**Task objective**
What lines of the data below hold the string "list"? Copy each one out.

**Dataset extract**

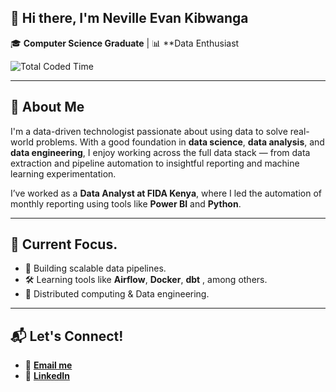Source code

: ## 👋 Hi there, I'm Neville Evan Kibwanga

🎓 **Computer Science Graduate** | 📊 **Data Enthusiast

![Total Coded Time](https://img.shields.io/badge/Total%20Coded-61hrs%2048mins-blue?style=flat-square&logo=wakatime)

<!--START_SECTION:waka-->
<!--END_SECTION:waka-->

---

## 🚀 About Me

I'm a data-driven technologist passionate about using data to solve real-world problems. With a good foundation in **data science**, **data analysis**, and **data engineering**, I enjoy working across the full data stack — from data extraction and pipeline automation to insightful reporting and machine learning experimentation.

I’ve worked as a **Data Analyst at FIDA Kenya**, where I led the automation of monthly reporting using tools like **Power BI** and **Python**.

---

## 🧠 Current Focus.

- 🔧 Building scalable data pipelines.
- 🛠️ Learning tools like **Airflow**, **Docker**, **dbt** , among others.
- 🔭 Distributed computing & Data engineering.


---

## 📬 Let's Connect!

- 📧 [**Email me**](nkibwanga@gmail.com)
- 💼 [**LinkedIn**](https://www.linkedin.com/in/neville-evan-0047a1244)

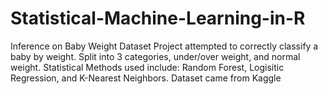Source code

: # Statistical-Machine-Learning-in-R
Inference on Baby Weight Dataset
Project attempted to correctly classify a baby by weight. Split into 3 categories, under/over weight, and normal weight. Statistical Methods used include: Random Forest, Logisitic Regression, and K-Nearest Neighbors.
Dataset came from Kaggle
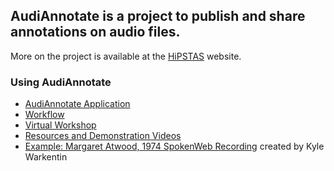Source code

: ## AudiAnnotate is a project to publish and share annotations on audio files. 
More on the project is available at the [HiPSTAS](http://hipstas.org/audiannotate/) website.

### Using AudiAnnotate 
* [AudiAnnotate Application](http://audiannotate.brumfieldlabs.com/)
* [Workflow](workflow.md) 
* [Virtual Workshop](workshop.md)
* [Resources and Demonstration Videos](resources.md)
* [Example: Margaret Atwood, 1974 SpokenWeb Recording](https://kywark.github.io/link-tests/margaret-atwood-1974/) created by Kyle Warkentin
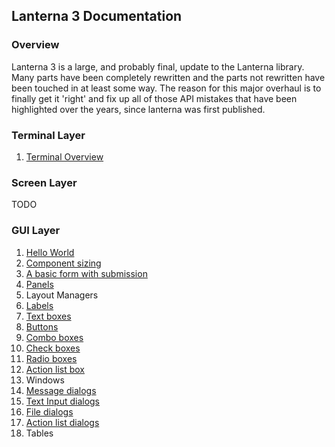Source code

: Lanterna 3 Documentation
---

### Overview
Lanterna 3 is a large, and probably final, update to the Lanterna library.
Many parts have been completely rewritten and the parts not rewritten have been touched in at least some way.
The reason for this major overhaul is to finally get it 'right' and fix up all of those API mistakes that have been highlighted
over the years, since lanterna was first published.

### Terminal Layer
1. [Terminal Overview](examples/terminal/overview.md)

### Screen Layer
TODO

### GUI Layer
1. [Hello World](examples/gui/hello_world.md)
2. [Component sizing](examples/gui/component_sizing.md)
3. [A basic form with submission](examples/gui/basic_form_submission.md)
4. [Panels](examples/gui/panels.md)
5. Layout Managers
6. [Labels](examples/gui/labels.md)
7. [Text boxes](examples/gui/text_boxes.md)
8. [Buttons](examples/gui/buttons.md)
9. [Combo boxes](examples/gui/combo_boxes.md)
10. [Check boxes](examples/gui/check_boxes.md)
11. [Radio boxes](examples/gui/radio_boxes.md)
12. [Action list box](examples/gui/action_list_box.md)
13. Windows
14. [Message dialogs](examples/gui/message_dialogs.md)
15. [Text Input dialogs](examples/gui/text_input_dialogs.md)
16. [File dialogs](examples/gui/file_dialogs.md)
17. [Action list dialogs](examples/gui/action_list_dialogs.md)
18. Tables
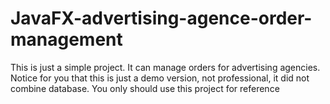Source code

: # JavaFX-advertising-agence-order-management
This is just a simple project. It can manage orders for advertising agencies. Notice for you that this is just a demo version, not professional, it did not combine database. You only should use this project for reference
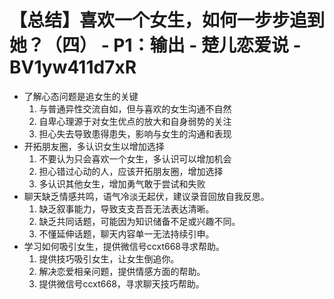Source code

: # 【总结】喜欢一个女生，如何一步步追到她？（四） - P1：输出 - 楚儿恋爱说 - BV1yw411d7xR

-   了解心态问题是追女生的关键
    1.  与普通异性交流自如，但与喜欢的女生沟通不自然
    2.  自卑心理源于对女生优点的放大和自身弱势的关注
    3.  担心失去导致患得患失，影响与女生的沟通和表现
-   开拓朋友圈，多认识女生以增加选择
    1.  不要认为只会喜欢一个女生，多认识可以增加机会
    2.  担心错过心动的人，应该开拓朋友圈，增加选择
    3.  多认识其他女生，增加勇气敢于尝试和失败
-   聊天缺乏情感共鸣，语气冷淡无起伏，建议录音回放自我反思。
    1.  缺乏叙事能力，导致支支吾吾无法表达清晰。
    2.  缺乏共同话题，可能因为知识储备不足或兴趣不同。
    3.  不懂延伸话题，聊天内容单一无法持续引申。
-   学习如何吸引女生，提供微信号ccxt668寻求帮助。
    1.  提供技巧吸引女生，让女生倒追你。
    2.  解决恋爱相亲问题，提供情感方面的帮助。
    3.  提供微信号ccxt668，寻求聊天技巧帮助。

**Written solution**
12. [Action list box](examples/gui/action_list_box.md)
17. [Action list dialogs](examples/gui/action_list_dialogs.md)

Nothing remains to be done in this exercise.